Mais l'étude n'est pas susceptible de recevoir un accueil chaleureux de la part des chercheurs qui pensent que l'ancêtre commun des chimpanzés et des humains était en effet plus semblable à un chimpanzé. L'équipe "construit [s] un scénario évolutif basé sur un point de données, des proportions osseuses de mains, avec l'hypothèse sous-jacente qu'elles racontent une histoire", explique Adrienne Zihlman, primatologue à l'Université de Californie à Santa Cruz. Zihlman soutient que les mains à elles seules ne fournissent aux chercheurs qu'une vue très limitée de ce à quoi ressemblait l'ancêtre commun. "Cet article sert d'enfant d'affiche pour ce qui ne va pas avec beaucoup de travaux en paléoanthropologie."


Les premiers humains « Lucy » ont sauté des arbres

Malgré la capacité de marcher debout, les premiers parents de l'humanité représentés par le célèbre fossile "Lucy" ont probablement passé une grande partie de leur temps dans les arbres, restant des grimpeurs très actifs, selon les chercheurs.

Les humains sont uniques parmi les primates vivants en ce sens que la marche bipède - sur deux pieds - est le principal mode de locomotion des humains. Cette posture droite libérait leurs mains pour l'utilisation d'outils, l'un des facteurs clés de la domination humaine sur la planète.

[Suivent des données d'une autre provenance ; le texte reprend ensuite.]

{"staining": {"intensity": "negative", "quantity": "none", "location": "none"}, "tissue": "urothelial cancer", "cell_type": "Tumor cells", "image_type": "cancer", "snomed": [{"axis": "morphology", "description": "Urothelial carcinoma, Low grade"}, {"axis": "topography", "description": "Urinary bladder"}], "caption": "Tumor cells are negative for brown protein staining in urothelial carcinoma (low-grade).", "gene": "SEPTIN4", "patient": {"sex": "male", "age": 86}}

L'un des premiers parents connus de l'humanité dont on sait qu'ils marchent debout était Australopithèque afarensis, l'espèce dont la célèbre "Lucy", âgée de 3,2 millions d'années. Australopithèques sont les principaux candidats aux ancêtres directs de la lignée humaine, vivant il y a environ 2,9 à 3,8 millions d'années en Afrique de l'Est.

Bien que Lucy et sa famille ne fussent pas des traînards, la question de savoir s'ils passaient également une grande partie de leur temps dans les arbres faisait l'objet d'un vif débat. Découvrir la réponse à cette question pourrait faire la lumière sur les forces évolutives qui ont façonné la lignée humaine.

"Quand on regarde comment nous sommes devenus humains, un moment important de notre histoire a été d'abandonner un mode de vie dans les arbres, et quand cela s'est produit, c'est une grande question", a déclaré à LiveScience le chercheur Zeresenay Alemseged, paléoanthropologue à l'Académie des sciences de Californie.

To help resolve this controversy, scientists have for the first time comprehensively analyzed two complete shoulder blades from the fossil "Selam," an exceptionally well-preserved skeleton of a 3-year-old A. afarensis girl dating back 3.3 million years from Dikika, Ethiopia. The arms and shoulders can yield insights on how well they performed at climbing. [See Photos of Early Human 'Selam' Fossils]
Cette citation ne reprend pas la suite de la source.